Chiaroscuro’s anti-self-issues manifest early in the text when his self-conception begins to bump heads with his culture’s beliefs. When he gnaws at the rope like he is instructed to by Botticelli, he is apprehended by Gregory the jailer, who admonishes Roscuro and burns off his whispers with a lit match. This flame introduces Roscuro to the light, and radically alters his perception of his limited reality. DiCamillo interjects, “From that moment forward, Roscuro showed an abnormal, inordinate interest in illumination of all sorts. He was always, in the darkness of the dungeon, on the lookout for light, the smallest glimmer, the tiniest shimmer.
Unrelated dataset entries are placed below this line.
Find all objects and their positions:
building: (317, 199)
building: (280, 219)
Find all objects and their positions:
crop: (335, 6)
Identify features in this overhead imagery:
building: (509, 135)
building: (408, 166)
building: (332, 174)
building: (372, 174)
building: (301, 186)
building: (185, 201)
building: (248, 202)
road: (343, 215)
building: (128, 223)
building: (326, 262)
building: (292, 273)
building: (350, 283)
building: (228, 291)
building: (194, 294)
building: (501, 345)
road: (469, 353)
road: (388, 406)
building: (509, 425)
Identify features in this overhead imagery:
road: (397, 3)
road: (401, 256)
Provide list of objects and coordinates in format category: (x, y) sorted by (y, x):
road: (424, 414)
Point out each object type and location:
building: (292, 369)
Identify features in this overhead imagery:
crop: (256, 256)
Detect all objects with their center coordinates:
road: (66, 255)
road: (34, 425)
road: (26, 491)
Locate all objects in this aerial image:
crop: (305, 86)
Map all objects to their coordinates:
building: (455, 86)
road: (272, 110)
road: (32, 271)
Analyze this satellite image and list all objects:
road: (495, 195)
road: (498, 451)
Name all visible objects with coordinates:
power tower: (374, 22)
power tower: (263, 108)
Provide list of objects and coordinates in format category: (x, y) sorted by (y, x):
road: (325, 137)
His rat soul longed inexplicably for it; he began to think that light was the only thing that gave life meaning, and he despaired that there was so little of it to be had (DiCamillo 88).” Roscuro’s destiny is bound up in challenging his environment and the prevailing society’s belief about the status of rats, just as Despereaux challenges his fear-based culture. Roscuro is distinguished from his counterparts in other ways. He uses lofty, eloquent speech unalike his rat counterparts, and he can empathize with the plight of others. When he is addressing the prisoner, who sells his daughter for mere trinkets,

Roscuro is confronted with the man’s prejudice despite his genuine curiosity. Roscuro indignantly interjects, “Come now,” said Roscuro. “Close your eyes. Pretend that I am not a rat. Pretend that I am nothing but a voice in the darkness, A voice that cares. (Dicamillo).” Roscuro wants to overcome and transcend his rat heritage, so that other people can see him for who he truly is, an empathic being who desires to be surrounded by light.

In the end, Roscuro is not able to express his anger outwardly towards those who have humiliated him and caused him suffering. The real target of Roscuro’s anger is the system of oppression that prosecutes the rat community. Instead, he declares to get revenge on Princess Pea, because of the nullifying power of her gaze and its power to vilify, which shatters his sense of self.  

The Tale of Despereaux. Turtleback Books, 2015.

Brown, Tony N. “Critical Race Theory Speaks to the Sociology of Mental Health: Mental Health Problems Produced by Racial Stratification.” Journal of Health and Social Behavior, vol. 44, no. 3, 2003, p. 292., doi:10.2307/1519780.